*Excerpts from a dataset:*
----
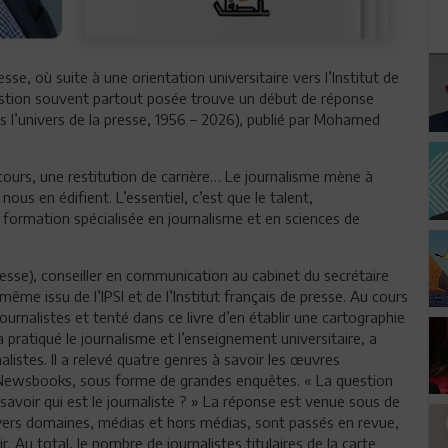
se, où suite à une orientation universitaire vers l’Institut de
stion souvent partout posée trouve un début de réponse
ans l’univers de la presse, 1956 – 2026), publié par Mohamed
cours, une restitution de carrière… Le journalisme mène à
ous en édifient. L’essentiel, c’est que le talent,
 formation spécialisée en journalisme et en sciences de
resse), conseiller en communication au cabinet du secrétaire
-même issu de l’IPSI et de l’Institut français de presse. Au cours
ournalistes et tenté dans ce livre d’en établir une cartographie
a pratiqué le journalisme et l’enseignement universitaire, a
nalistes. Il a relevé quatre genres à savoir les œuvres
 les Newsbooks, sous forme de grandes enquêtes. « La question
voir qui est le journaliste ? » La réponse est venue sous de
 Divers domaines, médias et hors médias, sont passés en revue,
. Au total, le nombre de journalistes titulaires de la carte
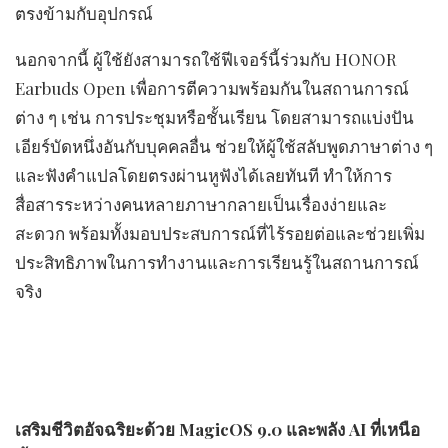
ตรงข้ามกับอุปกรณ์
นอกจากนี้ ผู้ใช้ยังสามารถใช้ฟีเจอร์นี้ร่วมกับ HONOR
Earbuds Open เพื่อการตีความพร้อมกันในสถานการณ์
ต่าง ๆ เช่น การประชุมหรือชั้นเรียน โดยสามารถแบ่งปัน
เอียร์บัดหนึ่งอันกับบุคคลอื่น ช่วยให้ผู้ใช้สลับพูดภาษาต่าง ๆ
และฟังคำแปลโดยตรงผ่านหูฟังได้เลยทันที ทำให้การ
สื่อสารระหว่างคนหลายภาษากลายเป็นเรื่องง่ายและ
สะดวก พร้อมทั้งมอบประสบการณ์ที่ไร้รอยต่อและช่วยเพิ่ม
ประสิทธิภาพในการทำงานและการเรียนรู้ในสถานการณ์
จริง
เสริมชีวิตอัจฉริยะด้วย
MagicOS 9.0
และพลัง
AI
ที่เหนือ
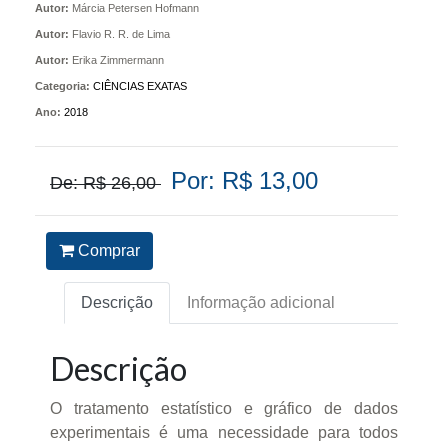
Autor:
Márcia Petersen Hofmann
Autor:
Flavio R. R. de Lima
Autor:
Erika Zimmermann
Categoria:
CIÊNCIAS EXATAS
Ano:
2018
Por: R$ 13,00
De: R$ 26,00
Comprar
Descrição
Informação adicional
Descrição
O tratamento estatístico e gráfico de dados
experimentais é uma necessidade para todos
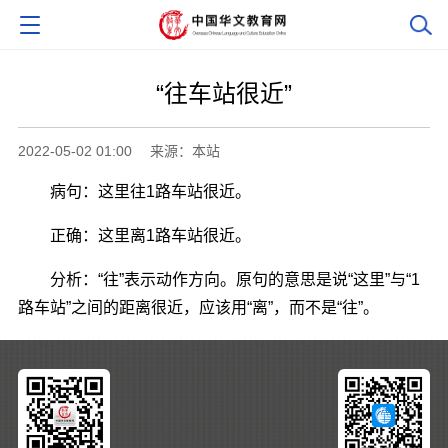
“往车站很近”
2022-05-02 01:00
来源：本站
病句：这里往1路车站很近。
正确：这里离1路车站很近。
分析：“往”表示动作方向。原句的意思是说“这里”与“1
路车站”之间的距离很近，应该用“离”，而不是“往”。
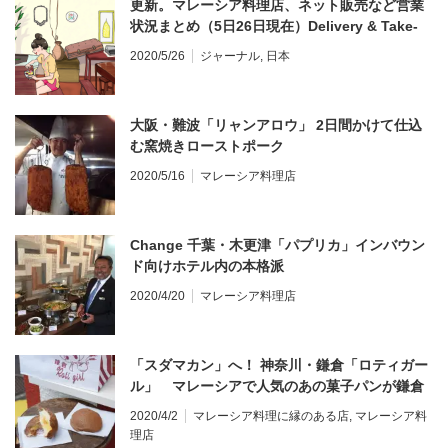
更新。マレーシア料理店、ネット販売など営業
状況まとめ（5日26日現在）Delivery & Take-
away available! Malaysian food in Japan
2020/5/26
ジャーナル
,
日本
大阪・難波「リャンアロウ」 2日間かけて仕込
む窯焼きローストポーク
2020/5/16
マレーシア料理店
Change 千葉・木更津「パプリカ」インバウン
ド向けホテル内の本格派
2020/4/20
マレーシア料理店
「スダマカン」へ！ 神奈川・鎌倉「ロティガー
ル」 マレーシアで人気のあの菓子パンが鎌倉
に！
2020/4/2
マレーシア料理に縁のある店
,
マレーシア料
理店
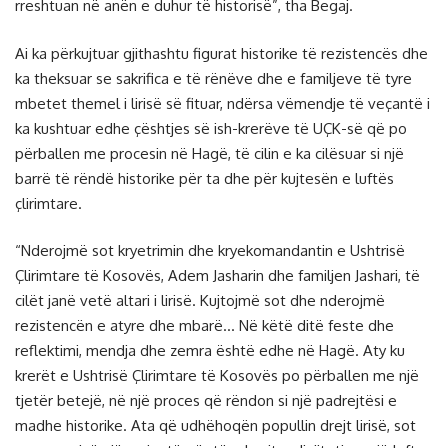
rreshtuan në anën e duhur të historisë”, tha Begaj.
Ai ka përkujtuar gjithashtu figurat historike të rezistencës dhe
ka theksuar se sakrifica e të rënëve dhe e familjeve të tyre
mbetet themel i lirisë së fituar, ndërsa vëmendje të veçantë i
ka kushtuar edhe çështjes së ish-krerëve të UÇK-së që po
përballen me procesin në Hagë, të cilin e ka cilësuar si një
barrë të rëndë historike për ta dhe për kujtesën e luftës
çlirimtare.
“Nderojmë sot kryetrimin dhe kryekomandantin e Ushtrisë
Çlirimtare të Kosovës, Adem Jasharin dhe familjen Jashari, të
cilët janë vetë altari i lirisë. Kujtojmë sot dhe nderojmë
rezistencën e atyre dhe mbarë… Në këtë ditë feste dhe
reflektimi, mendja dhe zemra është edhe në Hagë. Aty ku
krerët e Ushtrisë Çlirimtare të Kosovës po përballen me një
tjetër betejë, në një proces që rëndon si një padrejtësi e
madhe historike. Ata që udhëhoqën popullin drejt lirisë, sot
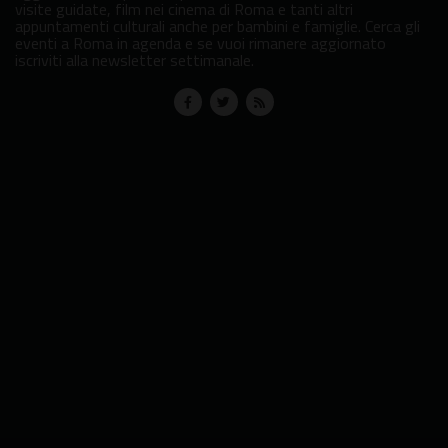
visite guidate, film nei cinema di Roma e tanti altri
appuntamenti culturali anche per bambini e famiglie. Cerca gli
eventi a Roma in agenda e se vuoi rimanere aggiornato
iscriviti alla newsletter settimanale.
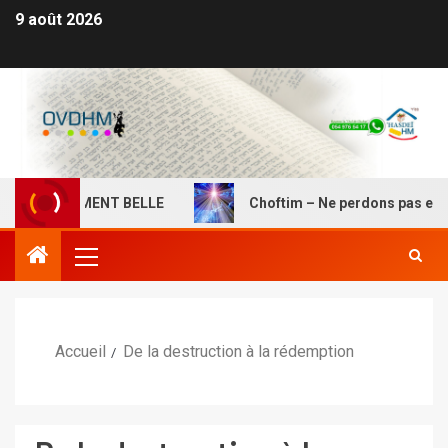
9 août 2026
EUREUSEMENT BELLE
Choftim – Ne perdons pas espoir, l
Accueil
De la destruction à la rédemption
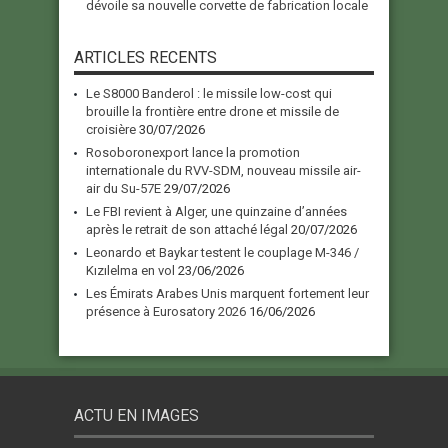
dévoile sa nouvelle corvette de fabrication locale
ARTICLES RECENTS
Le S8000 Banderol : le missile low-cost qui
brouille la frontière entre drone et missile de
croisière
30/07/2026
Rosoboronexport lance la promotion
internationale du RVV-SDM, nouveau missile air-
air du Su-57E
29/07/2026
Le FBI revient à Alger, une quinzaine d’années
après le retrait de son attaché légal
20/07/2026
Leonardo et Baykar testent le couplage M-346 /
Kızılelma en vol
23/06/2026
Les Émirats Arabes Unis marquent fortement leur
présence à Eurosatory 2026
16/06/2026
ACTU EN IMAGES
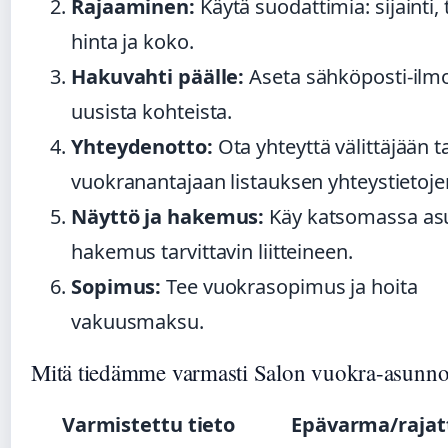
Rajaaminen:
Käytä suodattimia: sijainti, 
hinta ja koko.
Hakuvahti päälle:
Aseta sähköposti-ilmo
uusista kohteista.
Yhteydenotto:
Ota yhteyttä välittäjään t
vuokranantajaan listauksen yhteystietoje
Näyttö ja hakemus:
Käy katsomassa asu
hakemus tarvittavin liitteineen.
Sopimus:
Tee vuokrasopimus ja hoita
vakuusmaksu.
Mitä tiedämme varmasti Salon vuokra-asunno
Varmistettu tieto
Epävarma/rajatt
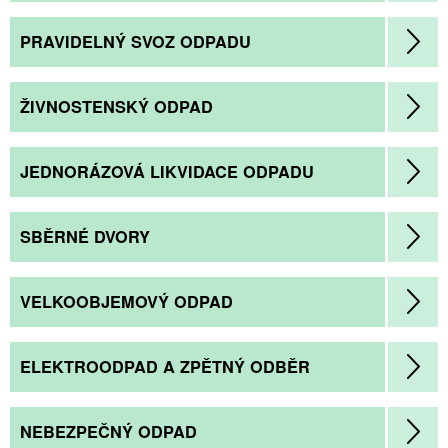
PRAVIDELNÝ SVOZ ODPADU
ŽIVNOSTENSKÝ ODPAD
JEDNORÁZOVÁ LIKVIDACE ODPADU
SBĚRNÉ DVORY
VELKOOBJEMOVÝ ODPAD
ELEKTROODPAD A ZPĚTNÝ ODBĚR
NEBEZPEČNÝ ODPAD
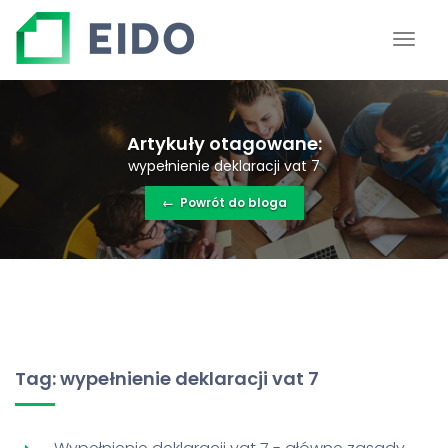
Artykuły otagowane:
wypełnienie deklaracji vat 7
←
Powrót do bloga
Tag: wypełnienie deklaracji vat 7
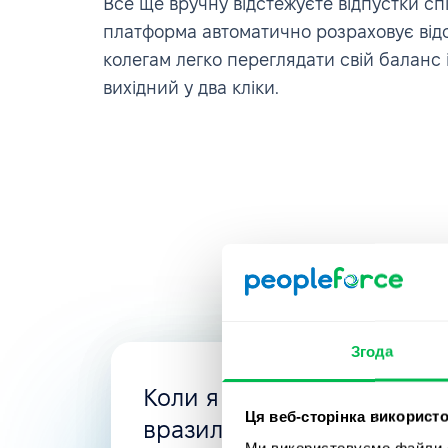
Все ще вручну відстежуєте відпустки сп
платформа автоматично розраховує відс
колегам легко переглядати свій баланс
вихідний у два кліки.
Згода
Коли я шукала нову HRMS
Ця веб-сторінка використо
вразила гнучкість PeopleFo
Ми використовуємо файли co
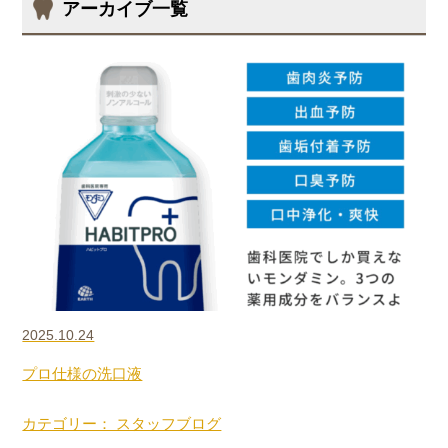
アーカイブ一覧
2025.10.24
プロ仕様の洗口液
カテゴリー： スタッフブログ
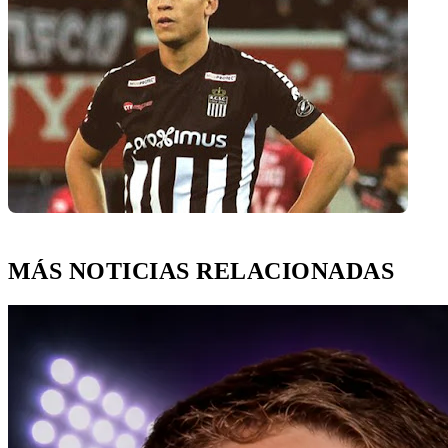
MÁS NOTICIAS RELACIONADAS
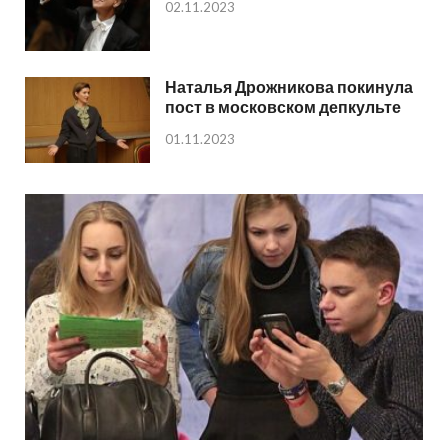
02.11.2023
Наталья Дрожникова покинула
пост в московском депкульте
01.11.2023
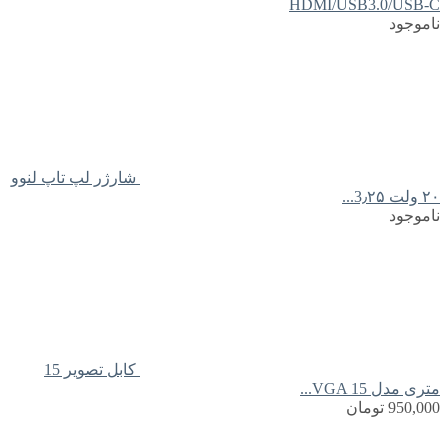
HDMI/USB3.0/USB-C
ناموجود
شارژر لپ تاپ لنوو
۲۰ ولت 3٫۲۵...
ناموجود
کابل تصویر 15
متری مدل VGA 15...
950,000
تومان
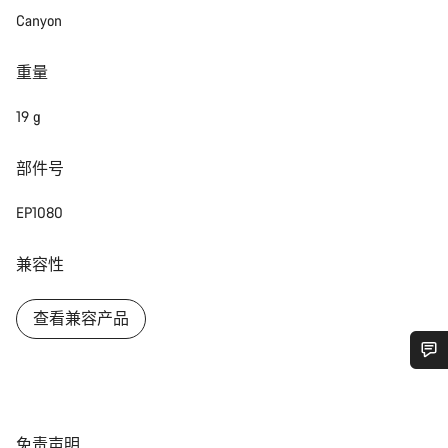
Canyon
重量
19 g
部件号
EP1080
兼容性
查看兼容产品
您需要帮助吗？
我们的客户支持专家正在等待为您答疑解惑。
免
免责声明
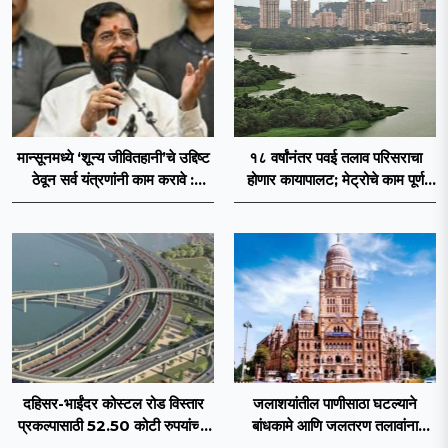
मान्सूनमध्ये ‘शून्य जीवितहानी’चे उद्दिष्ट
१८ वर्षांनंतर पवई तलाव परिसराचा
ठेवून सर्व यंत्रणांनी काम करावे :
होणार कायापालट; मेट्रोचे काम पूर्ण
उपमुख्यमंत्री एकनाथ शिंदे
होताच पुनर्विकासाला सुरुवात;
दहिसर-भाईंदर कोस्टल रोड विस्तार
जलाशयांतील पाणीसाठा घटल्याने
प्रकल्पासाठी 52.50 कोटी रुपयांच्या
बांधकामे आणि जलतरण तलावांना
पीएमसी प्रस्तावाला मंजुरीची प्रतीक्षा
पाणीपुरवठा बंद; व्यावसायिक वापरावरही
----
*TO-DO ITEM:* Rewrite all the records above, switching every "Descrição" to "Resumo" and keeping everything else the same. Leave out the pictures.

*OUTPUT OF THE TASK:*
se, où suite à une orientation universitaire vers l’Institut de
stion souvent partout posée trouve un début de réponse
ans l’univers de la presse, 1956 – 2026), publié par Mohamed
cours, une restitution de carrière… Le journalisme mène à
ous en édifient. L’essentiel, c’est que le talent,
 formation spécialisée en journalisme et en sciences de
resse), conseiller en communication au cabinet du secrétaire
-même issu de l’IPSI et de l’Institut français de presse. Au cours
ournalistes et tenté dans ce livre d’en établir une cartographie
a pratiqué le journalisme et l’enseignement universitaire, a
nalistes. Il a relevé quatre genres à savoir les œuvres
 les Newsbooks, sous forme de grandes enquêtes. « La question
voir qui est le journaliste ? » La réponse est venue sous de
 Divers domaines, médias et hors médias, sont passés en revue,
. Au total, le nombre de journalistes titulaires de la carte
ตรงข้ามกับอุปกรณ์
นอกจากนี้ ผู้ใช้ยังสามารถใช้ฟีเจอร์นี้ร่วมกับ HONOR
Earbuds Open เพื่อการตีความพร้อมกันในสถานการณ์
ต่าง ๆ เช่น การประชุมหรือชั้นเรียน โดยสามารถแบ่งปัน
เอียร์บัดหนึ่งอันกับบุคคลอื่น ช่วยให้ผู้ใช้สลับพูดภาษาต่าง ๆ
และฟังคำแปลโดยตรงผ่านหูฟังได้เลยทันที ทำให้การ
สื่อสารระหว่างคนหลายภาษากลายเป็นเรื่องง่ายและ
สะดวก พร้อมทั้งมอบประสบการณ์ที่ไร้รอยต่อและช่วยเพิ่ม
ประสิทธิภาพในการทำงานและการเรียนรู้ในสถานการณ์
จริง
เสริมชีวิตอัจฉริยะด้วย
MagicOS 9.0
และพลัง
AI
ที่เหนือ
Autor:
Márcia Petersen Hofmann
Autor:
Flavio R. R. de Lima
Autor:
Erika Zimmermann
Categoria:
CIÊNCIAS EXATAS
Ano:
2018
Por: R$ 13,00
De: R$ 26,00
Comprar
Resumo
Informação adicional
Resumo
O tratamento estatístico e gráfico de dados
experimentais é uma necessidade para todos
“往车站很近”
2022-05-02 01:00
来源：本站
病句：这里往1路车站很近。
正确：这里离1路车站很近。
分析：“往”表示动作方向。原句的意思是说“这里”与“1
路车站”之间的距离很近，应该用“离”，而不是“往”。
更新。マレーシア料理店、ネット販売など営業
状況まとめ（5日26日現在）Delivery & Take-
away available! Malaysian food in Japan
2020/5/26
ジャーナル
,
日本
大阪・難波「リャンアロウ」 2日間かけて仕込
む窯焼きローストポーク
2020/5/16
マレーシア料理店
Change 千葉・木更津「パプリカ」インバウン
ド向けホテル内の本格派
2020/4/20
マレーシア料理店
「スダマカン」へ！ 神奈川・鎌倉「ロティガー
ル」 マレーシアで人気のあの菓子パンが鎌倉
に！
2020/4/2
マレーシア料理に縁のある店
,
マレーシア料
理店
rreshtuan në anën e duhur të historisë”, tha Begaj.
Ai ka përkujtuar gjithashtu figurat historike të rezistencës dhe
ka theksuar se sakrifica e të rënëve dhe e familjeve të tyre
mbetet themel i lirisë së fituar, ndërsa vëmendje të veçantë i
ka kushtuar edhe çështjes së ish-krerëve të UÇK-së që po
përballen me procesin në Hagë, të cilin e ka cilësuar si një
barrë të rëndë historike për ta dhe për kujtesën e luftës
çlirimtare.
“Nderojmë sot kryetrimin dhe kryekomandantin e Ushtrisë
Çlirimtare të Kosovës, Adem Jasharin dhe familjen Jashari, të
cilët janë vetë altari i lirisë. Kujtojmë sot dhe nderojmë
rezistencën e atyre dhe mbarë… Në këtë ditë feste dhe
reflektimi, mendja dhe zemra është edhe në Hagë. Aty ku
krerët e Ushtrisë Çlirimtare të Kosovës po përballen me një
tjetër betejë, në një proces që rëndon si një padrejtësi e
madhe historike. Ata që udhëhoqën popullin drejt lirisë, sot
visite guidate, film nei cinema di Roma e tanti altri
appuntamenti culturali anche per bambini e famiglie. Cerca gli
eventi a Roma in agenda e se vuoi rimanere aggiornato
iscriviti alla newsletter settimanale.
9 août 2026
EUREUSEMENT BELLE
Choftim – Ne perdons pas espoir, l
Accueil
De la destruction à la rédemption
dévoile sa nouvelle corvette de fabrication locale
ARTICLES RECENTS
Le S8000 Banderol : le missile low-cost qui
brouille la frontière entre drone et missile de
croisière
30/07/2026
Rosoboronexport lance la promotion
internationale du RVV-SDM, nouveau missile air-
air du Su-57E
29/07/2026
Le FBI revient à Alger, une quinzaine d’années
après le retrait de son attaché légal
20/07/2026
Leonardo et Baykar testent le couplage M-346 /
Kızılelma en vol
23/06/2026
Les Émirats Arabes Unis marquent fortement leur
présence à Eurosatory 2026
16/06/2026
ACTU EN IMAGES
Rajaaminen:
Käytä suodattimia: sijainti, 
hinta ja koko.
Hakuvahti päälle:
Aseta sähköposti-ilmo
uusista kohteista.
Yhteydenotto:
Ota yhteyttä välittäjään t
vuokranantajaan listauksen yhteystietoje
Näyttö ja hakemus:
Käy katsomassa asu
hakemus tarvittavin liitteineen.
Sopimus:
Tee vuokrasopimus ja hoita
vakuusmaksu.
Mitä tiedämme varmasti Salon vuokra-asunno
Varmistettu tieto
Epävarma/rajatt
PRAVIDELNÝ SVOZ ODPADU
ŽIVNOSTENSKÝ ODPAD
JEDNORÁZOVÁ LIKVIDACE ODPADU
SBĚRNÉ DVORY
VELKOOBJEMOVÝ ODPAD
ELEKTROODPAD A ZPĚTNÝ ODBĚR
NEBEZPEČNÝ ODPAD
Artykuły otagowane:
wypełnienie deklaracji vat 7
←
Powrót do bloga
Tag: wypełnienie deklaracji vat 7
Все ще вручну відстежуєте відпустки сп
платформа автоматично розраховує відс
колегам легко переглядати свій баланс
вихідний у два кліки.
Згода
Коли я шукала нову HRMS
Ця веб-сторінка використо
вразила гнучкість PeopleFo
Ми використовуємо файли co
アーカイブ一覧
2025.10.24
プロ仕様の洗口液
カテゴリー： スタッフブログ
MÁS NOTICIAS RELACIONADAS
02.11.2023
Наталья Дрожникова покинула
пост в московском депкульте
01.11.2023
HDMI/USB3.0/USB-C
ناموجود
شارژر لپ تاپ لنوو
۲۰ ولت 3٫۲۵...
ناموجود
کابل تصویر 15
متری مدل VGA 15...
950,000
تومان
Canyon
重量
19 g
部件号
EP1080
兼容性
查看兼容产品
您需要帮助吗？
我们的客户支持专家正在等待为您答疑解惑。
免
免责声明
मान्सूनमध्ये ‘शून्य जीवितहानी’चे उद्दिष्ट
१८ वर्षांनंतर पवई तलाव परिसराचा
ठेवून सर्व यंत्रणांनी काम करावे :
होणार कायापालट; मेट्रोचे काम पूर्ण
उपमुख्यमंत्री एकनाथ शिंदे
होताच पुनर्विकासाला सुरुवात;
दहिसर-भाईंदर कोस्टल रोड विस्तार
जलाशयांतील पाणीसाठा घटल्याने
प्रकल्पासाठी 52.50 कोटी रुपयांच्या
बांधकामे आणि जलतरण तलावांना
पीएमसी प्रस्तावाला मंजुरीची प्रतीक्षा
पाणीपुरवठा बंद; व्यावसायिक वापरावरही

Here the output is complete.